Throwing yet another wrench in the works, is that while appealing to authority is not scientific, we can't always trust ourselves to evaluate the information either. Or at least we can't always trust that we know "what we know" and "what we don't know". We can't fully trust our self-evaluations of our knowledge.
As Thor Russel recently pointed out in a discussion of this very debate with Hontas, it is easy for humans to fall prey to the overconfidence effect. And as a different commenter pointed out, it's possible that someone "does not know enough to understand the degree of the mistakes being made both in the mathematics and in self-evaluating skill levels relative to others in this discussion.
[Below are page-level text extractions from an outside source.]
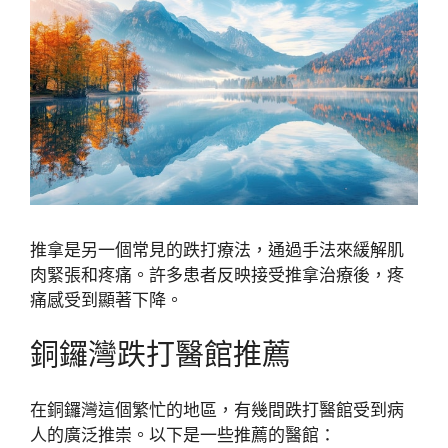
推拿是另一個常見的跌打療法，通過手法來緩解肌
肉緊張和疼痛。許多患者反映接受推拿治療後，疼
痛感受到顯著下降。
銅鑼灣跌打醫館推薦
在銅鑼灣這個繁忙的地區，有幾間跌打醫館受到病
人的廣泛推崇。以下是一些推薦的醫館：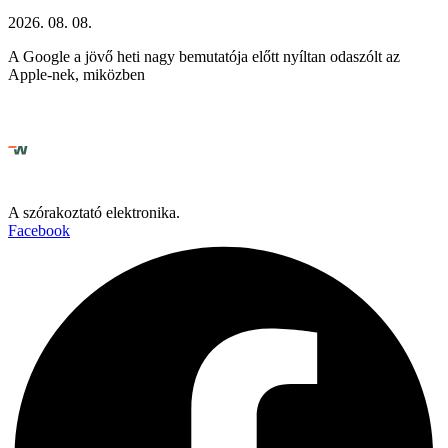
2026. 08. 08.
A Google a jövő heti nagy bemutatója előtt nyíltan odaszólt az
Apple-nek, miközben
A szórakoztató elektronika.
Facebook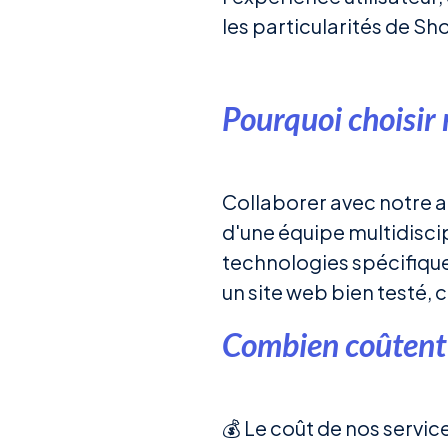
les particularités de Sh
Pourquoi choisir 
Collaborer avec notre 
d'une équipe multidiscipl
technologies spécifiques
un site web bien testé,
Combien coûtent n
💰 Le coût de nos service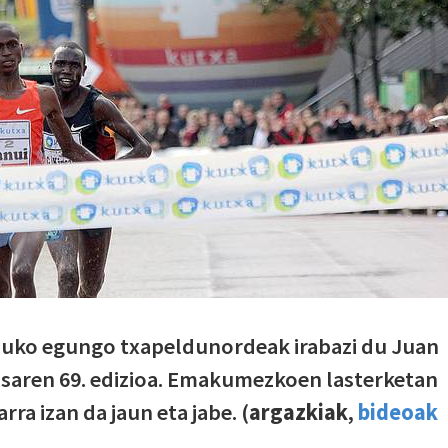
uko egungo txapeldunordeak irabazi du Juan
saren 69. edizioa. Emakumezkoen lasterketan
ra izan da jaun eta jabe. (
argazkiak
,
bideoak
This is the Dunning-Kruger effect, which I believe can be overcome with sufficient teaching effort. Even if my efforts end up wasted, I feel it is better to try than to presume the individual 'unteachable'."
So then, when two people with advanced physics degrees both feel the other is making basic fundamental mistakes and disagreeing with references, and attempts at finding common ground in the math have failed -- How then, can either know THEY are not the crackpot?
That, is the conundrum...
To be absolutely clear here, Hontas has not called me a crackpot and I am not calling Hontas a crackpot, nor am I calling myself a crackpot. However I AM saying that if no amount of logical reasoning, math, or explanations appears to be able to allow learning to occur and convince someone of error, then at least one of us IS a crackpot. I hold out hope that learning can occur, and neither of us are a crackpot. But hope is thin, science marches on, and one of us will likely be left trapped in the disconnected worldview of a crackpot... and never know it.